REQUIRED ACTION
All lines in the material with the string "Example" should be listed.

TASK INPUT

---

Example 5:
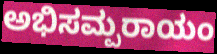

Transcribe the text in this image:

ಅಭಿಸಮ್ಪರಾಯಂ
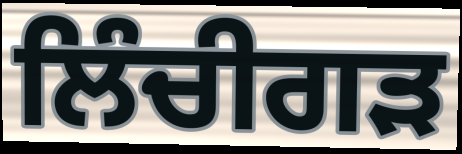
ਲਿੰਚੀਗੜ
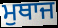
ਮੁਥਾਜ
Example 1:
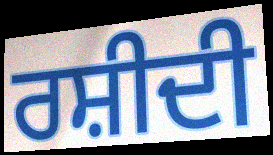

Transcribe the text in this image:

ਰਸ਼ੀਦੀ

--

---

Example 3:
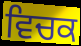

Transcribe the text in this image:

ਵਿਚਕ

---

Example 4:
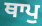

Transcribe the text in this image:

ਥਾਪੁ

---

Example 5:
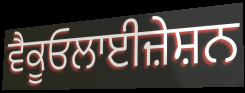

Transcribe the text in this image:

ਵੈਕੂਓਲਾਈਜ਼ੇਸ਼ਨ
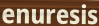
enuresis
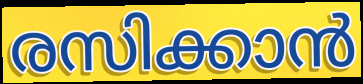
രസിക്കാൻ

OUTPUT
Example 5:
Example 1:
Example 3:
Example 4:
Example 5:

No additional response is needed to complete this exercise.